Permintaan maaf Durov lebih menjernihkan persoalan Telegram ini yang juga berdampak pada persoalan politis. Pikiran nakal saya sempat melintas bahwa pemblokiran boleh jadi terkait juga dengan pemanasan menjelang pilkada dan pemilu. Soalnya, Telegram dapat berkontribusi besar dalam menggalang dukungan dengan segala kedigdayaannya.
Ada kemungkinan Telegram bermutasi menjadi lebih digdaya dari saat ini. Saya kira kubu-kubu yang akan bertarung akan menjajal semua kanal media sosial, termasuk menjadikan Telegram sebagai “superkanal” andalan. Pastilah jika ditarik ke ranah politik, banyak lawan yang mencak-mencak karena salah satu peluru kendali pasukan medsos mereka telah dilumpuhkan.
Namun, di luar soal politik dan banyaknya orang yang memaki, menggerutu, mengejek, atau malah mendukung, kejadian ini mengingatkan kita semua akan pentingnya literasi media ditanamkan kepada masyarakat, terutama generasi milenial sebagai benteng yang lebih niscaya dibandingkan pemblokiran. Kreator-kreator konten positif justru harus disiapkan dan dilahirkan sebanyak-banyaknya bersamaan dengan lahirnya pembaca atau penikmat konten yang cerdas secara literasi. Jika perlu bukan hanya kreator konten, melainkan pengembang aplikasi media sosial asli Indonesia juga harus dilahirkan.
Soalnya, seberapa hebat pun pemerintah memblokir sebuah media sosial, pasti ada saja “kebocoran” informasi yang tidak dapat ditambal atau dibendung, bahkan ke depan akan muncul lagi aplikasi yang lebih canggih. Disadari atau tidak, kita telah terbawa pada era perang asimetris berbasis teknologi canggih di antaranya melalui media sosial.
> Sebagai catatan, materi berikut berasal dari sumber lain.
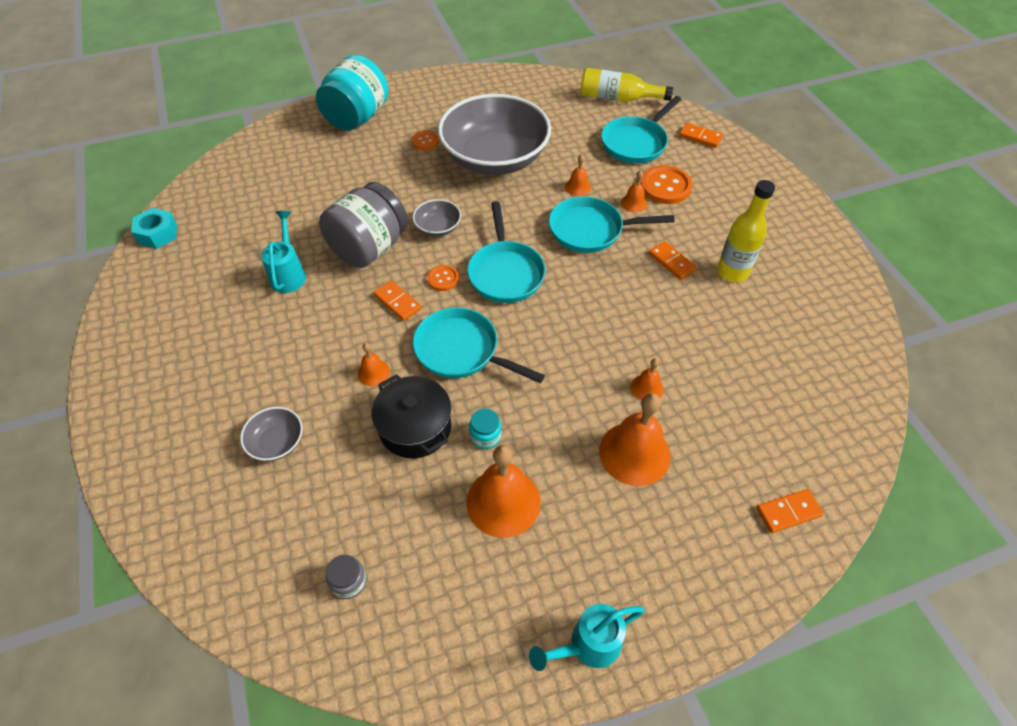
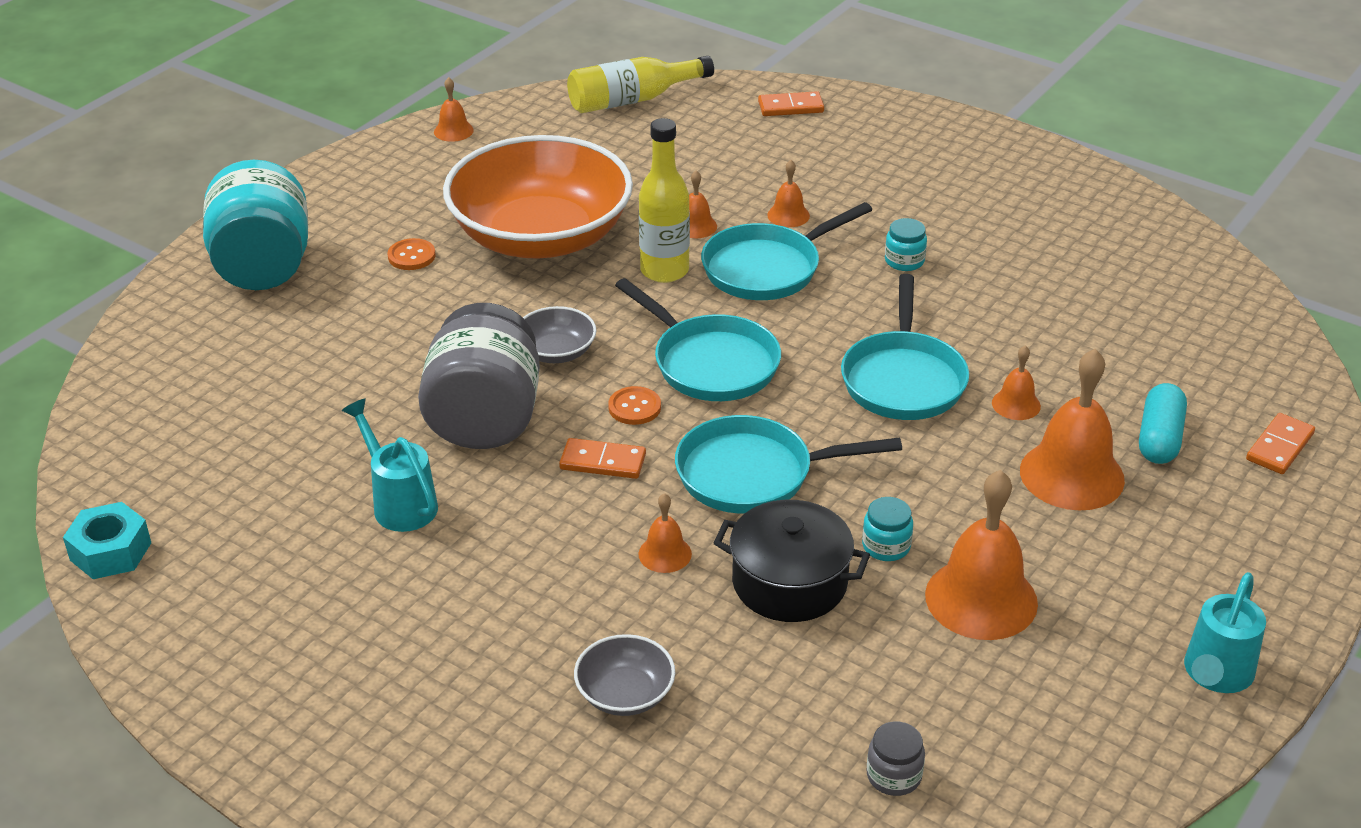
camera: 35 degrees left, 15 degrees down
grey bowl [438,94,551,175] -> orange bowl [443,135,633,259]
turquoise pan [601,96,682,164] -> turquoise pan moved to [841,274,969,420]
orange button [640,165,693,204] -> none
orange domino [649,241,697,280] -> turquoise jar [885,218,927,271]
yellow bottle [717,180,775,283] -> yellow bottle moved to [639,118,690,283]
none -> orange bell [434,77,474,142]
none -> turquoise capsule [1139,383,1187,464]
Dengan demikian, pemblokiran sejatinya bersifat tidak permanen karena media sosial itu hanya kendaraan, bukan inti pesan. Apalagi, pikiran dan perasaan manusia tidak dapat dihentikan atau dibelenggu dengan pemblokiran/pemberedelan. Justru terkadang hal itu menimbulkan perlawanan yang terus hidup serta berproses sepanjang waktu seperti air mengalir yang terus mencari tempat terendah.
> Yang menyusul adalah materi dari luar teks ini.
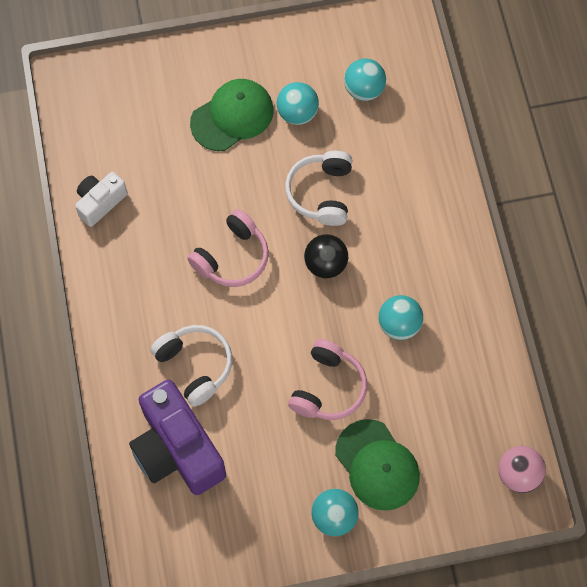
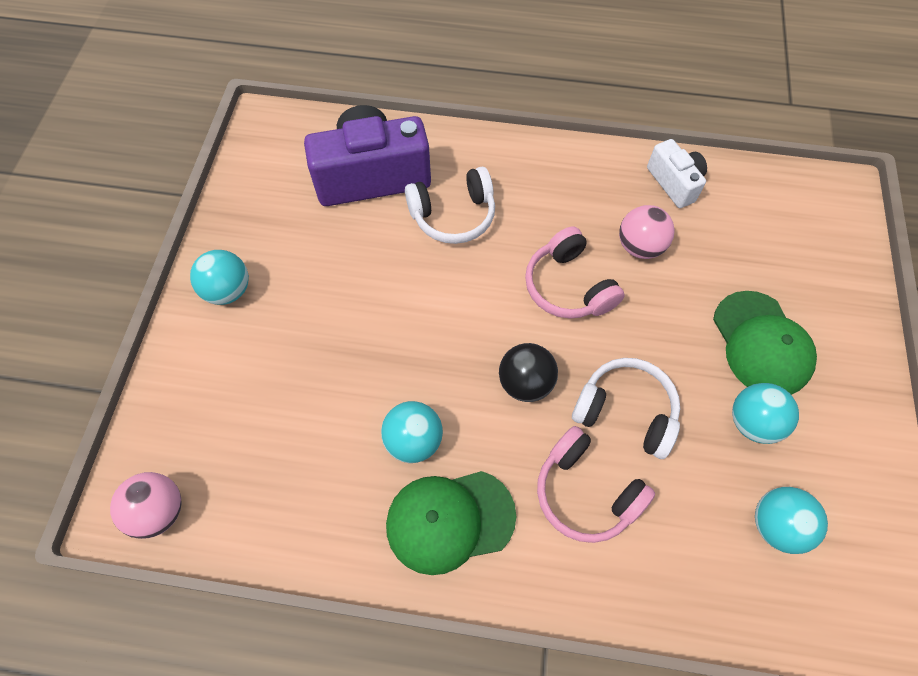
camera: 110 degrees right, 5 degrees down
pink headphones [288,339,367,420] -> pink headphones moved to [537,426,655,543]
green cap [335,419,420,511] -> green cap moved to [386,471,516,575]
none -> pink ball [619,205,675,259]

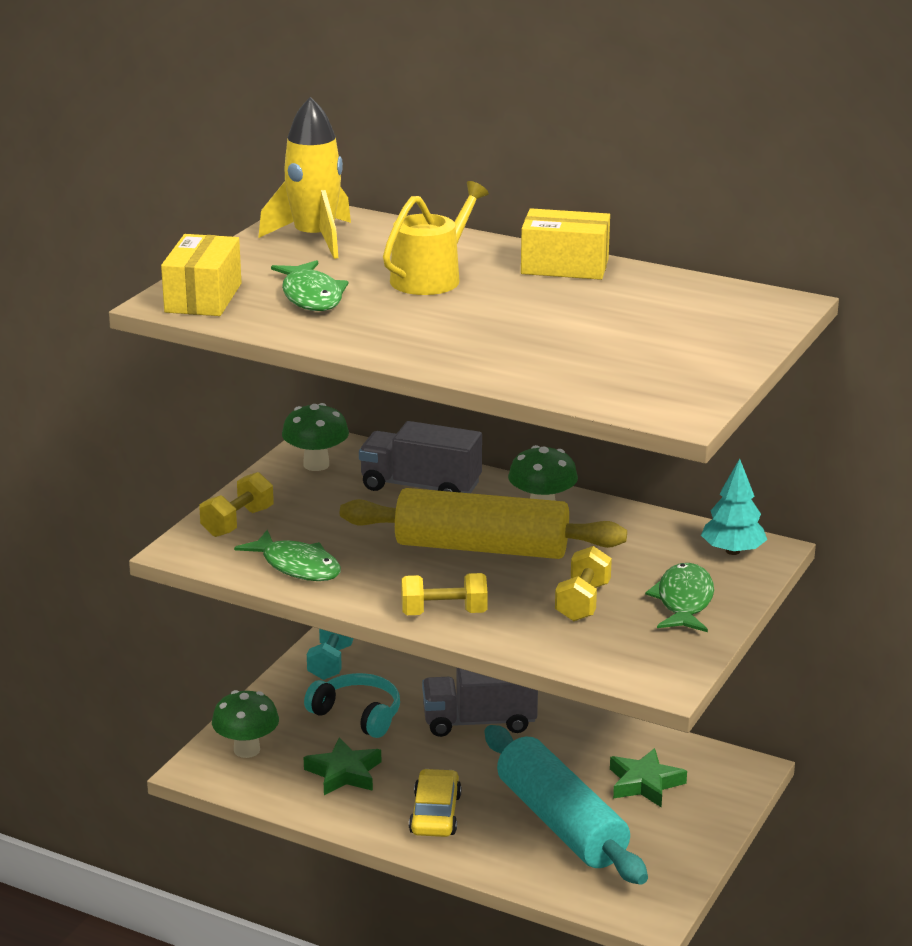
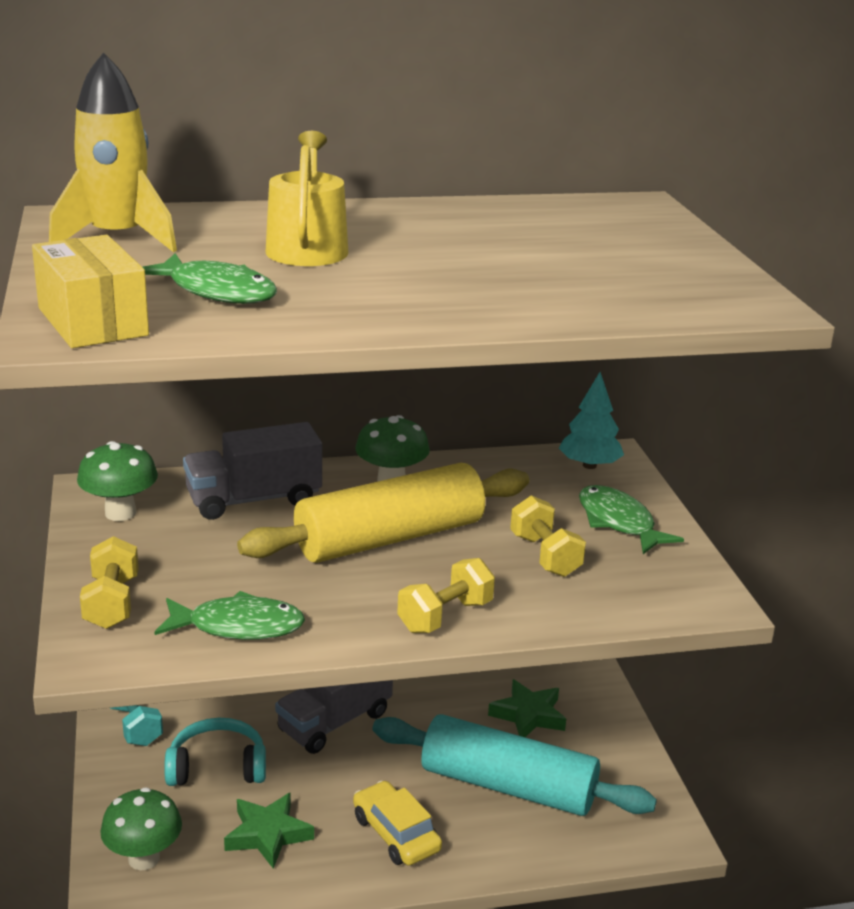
camera: 40 degrees left, 0 degrees up
yellow box [521,208,610,280] -> none

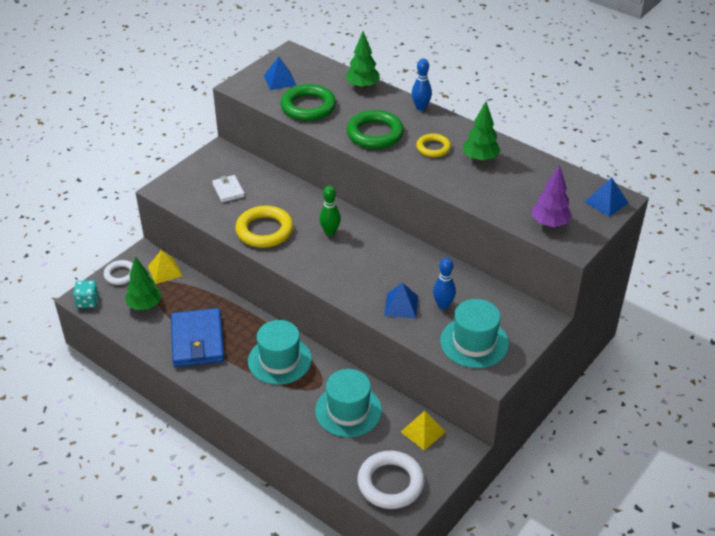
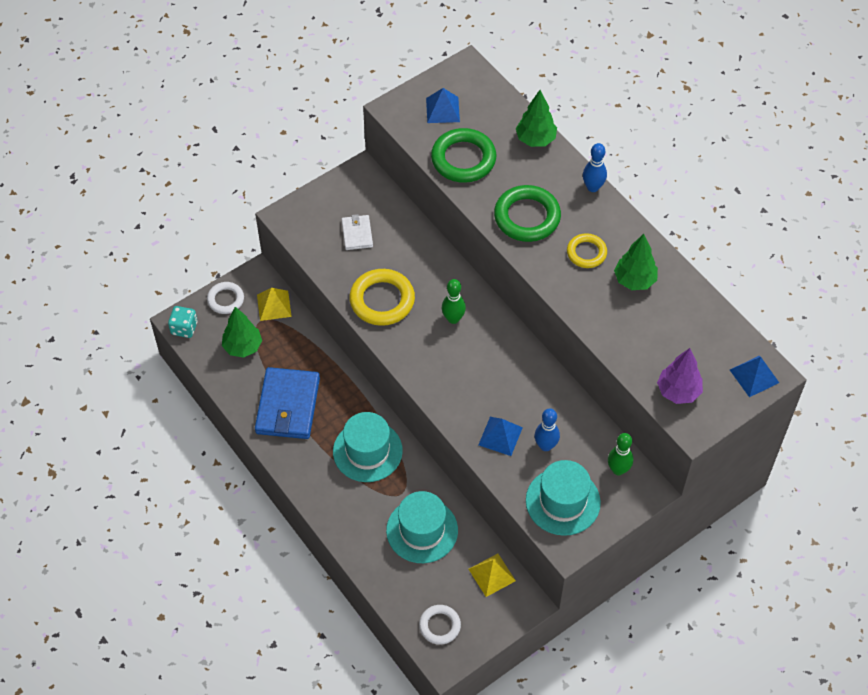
camera: 15 degrees right, 15 degrees up
white ring [357,451,425,509] -> white ring [419,605,461,645], size x0.60
none -> green bowling pin [608,433,633,476]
Bambang Trim adalah Pendiri Penulis Pro Indonesia (Penprin). Ia telah berpengalaman 30 tahun di dunia penulisan-penerbitan serta telah menulis lebih dari 250 buku (1994–2023). Ia tercatat sebagai perintis sertifikasi penulis dan editor di Indonesia. Kini, ia menjadi Ketua Umum Perkumpulan Penulis dan Editor Profesional periode 2022–2026. Bambang Trim aktif di Pusat Perbukuan, Kemendikbudristek sebagai narasumber dan anggota Komite Penilaian Buku Teks.